Text block below:

Survival rates can be useful for predicting how long someone with a particular type or stage of lung cancer might expect to live, but even so, they don’t paint the whole picture, and each case of cancer is different. Many people with advanced NSCLC or SCLC are living for years despite having metastatic disease. Other factors that can impact your prognosis and survival timeline include the quality of care you receive, your age, genetic factors and other comorbidities, or disease you may already be dealing with.
Generally speaking, the healthier you are overall, the better your outlook, but even for the direst cases, new treatment breakthroughs are extending life expectancy significantly. This area of medicine is evolving rapidly and what might be true today could change tomorrow. As the ACS notes, people now being diagnosed with either NSCLC or SCLC “may have a better outlook than these numbers show. Treatments improve over time, and these numbers are based on people who were diagnosed and treated at least five years earlier.”
One continuing area of concern in lung cancer is the fact that over the past several decades, women have been seeing increasing rates of lung cancer incidence versus men. Today, lung cancer kills more women than breast cancer, uterine cancer and ovarian cancer combined. While men still develop the disease more often than women and more men die of it, the incidence of lung cancer in men peaked in 1984, while it continued to climb for women, only peaking in 1998.
It’s unclear exactly why women have nearly closed the incidence and mortality gap with men in the arena of lung cancer. “There’s multiple theories, but no definitive answer,” says Dr. Karen Reckamp, professor of medicine and co-director of the lung cancer and thoracic oncology program at City of Hope Comprehensive Cancer Center in Duarte, California. But a later peak of adoption of smoking among women may be one factor. Also, women who don’t smoke seem more likely to develop lung cancer than men who don’t smoke, and it’s thought that hormones might play a role. Hormone replacement therapy and environmental and genetic factors may also be at play.

End of Text block.
The data below:

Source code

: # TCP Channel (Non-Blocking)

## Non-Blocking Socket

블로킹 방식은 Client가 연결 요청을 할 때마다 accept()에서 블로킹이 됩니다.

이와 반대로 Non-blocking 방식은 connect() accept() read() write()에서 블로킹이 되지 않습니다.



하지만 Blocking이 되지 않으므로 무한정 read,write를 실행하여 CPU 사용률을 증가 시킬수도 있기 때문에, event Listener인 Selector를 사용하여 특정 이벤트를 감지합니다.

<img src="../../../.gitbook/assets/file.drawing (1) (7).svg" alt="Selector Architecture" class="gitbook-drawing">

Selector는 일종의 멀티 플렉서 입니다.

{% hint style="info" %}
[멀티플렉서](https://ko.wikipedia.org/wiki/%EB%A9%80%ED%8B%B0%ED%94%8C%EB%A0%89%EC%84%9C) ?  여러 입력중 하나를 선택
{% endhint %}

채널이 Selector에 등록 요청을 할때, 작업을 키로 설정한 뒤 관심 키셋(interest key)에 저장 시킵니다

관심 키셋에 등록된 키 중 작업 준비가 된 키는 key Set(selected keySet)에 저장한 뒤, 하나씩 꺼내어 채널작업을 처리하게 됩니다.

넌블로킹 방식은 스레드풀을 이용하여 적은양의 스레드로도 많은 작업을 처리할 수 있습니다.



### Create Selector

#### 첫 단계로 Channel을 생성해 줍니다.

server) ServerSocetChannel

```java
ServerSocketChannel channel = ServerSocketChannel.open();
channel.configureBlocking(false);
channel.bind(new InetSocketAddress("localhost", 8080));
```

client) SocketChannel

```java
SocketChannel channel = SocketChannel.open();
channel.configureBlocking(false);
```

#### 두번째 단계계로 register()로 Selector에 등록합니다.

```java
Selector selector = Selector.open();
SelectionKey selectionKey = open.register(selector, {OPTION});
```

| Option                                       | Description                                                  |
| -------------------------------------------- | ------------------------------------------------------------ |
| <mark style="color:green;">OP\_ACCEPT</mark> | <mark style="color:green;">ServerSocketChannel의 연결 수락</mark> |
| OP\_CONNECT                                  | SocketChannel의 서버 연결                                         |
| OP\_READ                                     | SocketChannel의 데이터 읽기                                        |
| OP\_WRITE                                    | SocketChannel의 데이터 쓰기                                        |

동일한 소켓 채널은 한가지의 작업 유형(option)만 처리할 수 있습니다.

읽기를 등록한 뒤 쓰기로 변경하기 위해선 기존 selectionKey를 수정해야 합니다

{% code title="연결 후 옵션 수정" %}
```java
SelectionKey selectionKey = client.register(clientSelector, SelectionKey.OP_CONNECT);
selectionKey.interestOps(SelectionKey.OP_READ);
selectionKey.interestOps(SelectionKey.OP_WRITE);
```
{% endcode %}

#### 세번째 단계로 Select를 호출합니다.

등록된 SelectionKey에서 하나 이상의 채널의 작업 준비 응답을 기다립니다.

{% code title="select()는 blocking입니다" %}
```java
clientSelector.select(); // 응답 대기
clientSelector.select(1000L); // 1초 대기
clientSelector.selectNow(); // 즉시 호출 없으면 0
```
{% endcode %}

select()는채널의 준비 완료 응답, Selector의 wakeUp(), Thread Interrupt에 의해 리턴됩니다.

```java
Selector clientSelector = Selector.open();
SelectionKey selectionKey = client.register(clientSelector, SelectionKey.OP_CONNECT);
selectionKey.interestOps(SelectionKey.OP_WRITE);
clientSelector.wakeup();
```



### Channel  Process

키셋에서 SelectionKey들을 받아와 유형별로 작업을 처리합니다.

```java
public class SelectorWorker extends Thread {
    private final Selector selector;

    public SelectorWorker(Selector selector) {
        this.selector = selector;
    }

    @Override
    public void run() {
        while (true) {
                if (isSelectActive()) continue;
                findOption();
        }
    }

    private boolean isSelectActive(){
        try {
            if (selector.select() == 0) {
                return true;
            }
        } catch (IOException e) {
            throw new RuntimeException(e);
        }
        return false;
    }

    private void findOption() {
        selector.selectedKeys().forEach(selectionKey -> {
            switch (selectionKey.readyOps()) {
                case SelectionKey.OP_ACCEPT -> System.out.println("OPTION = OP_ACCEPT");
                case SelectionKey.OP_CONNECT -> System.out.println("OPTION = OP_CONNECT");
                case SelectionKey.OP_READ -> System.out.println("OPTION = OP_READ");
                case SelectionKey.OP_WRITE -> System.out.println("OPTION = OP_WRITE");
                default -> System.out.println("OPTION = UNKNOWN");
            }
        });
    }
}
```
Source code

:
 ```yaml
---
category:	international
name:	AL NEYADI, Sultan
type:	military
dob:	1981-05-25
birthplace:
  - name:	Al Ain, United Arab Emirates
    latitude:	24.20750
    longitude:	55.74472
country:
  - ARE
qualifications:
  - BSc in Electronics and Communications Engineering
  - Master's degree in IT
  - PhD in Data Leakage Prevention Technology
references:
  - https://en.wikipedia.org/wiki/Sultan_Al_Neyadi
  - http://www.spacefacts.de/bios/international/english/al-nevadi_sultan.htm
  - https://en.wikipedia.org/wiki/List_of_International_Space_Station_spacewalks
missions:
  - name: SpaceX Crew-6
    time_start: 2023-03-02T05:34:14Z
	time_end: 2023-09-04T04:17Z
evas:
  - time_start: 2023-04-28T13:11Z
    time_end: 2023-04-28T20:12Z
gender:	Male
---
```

End of The data.

[Directions for this task] Continue the text on lung cancer survival and rising rates among women from where it ends, picking up after its last sentence.

[Result of the exercise]
With all that in mind, the best advice is still to avoid smoking. Recommendations “No. 1, 2 and 3 are don’t smoke, and if you do smoke, stop smoking. Even though there are stories of people who have never smoked and young people getting lung cancer, still by far, the highest risk is (among) people who smoked or are currently smoking. Stopping smoking and not using tobacco products is incredibly important,” Reckamp says.
Because lung cancer is so closely associated with smoking, the biggest way to prevent developing the disease is to not smoke. If you are a smoker, quitting now will greatly reduce your chances of developing the disease later. If you already have lung cancer, quitting smoking will improve your prognosis and your survival outlook.
Still, it’s possible for nonsmokers to develop lung cancer. For anyone concerned about developing lung cancer, the best prevention advice is the same common-sense counsel your doctor would give you to help ward off any chronic disease – exercise, eat right, get plenty of sleep and avoid stress as much as possible. With lung cancer, avoiding exposure to inhaled carcinogens such as asbestos or radon is also important. You can’t control your genetic predisposition for developing cancer, but with lung cancer, avoiding smoking and taking good care of yourself seems to be the best ways to reduce your risk.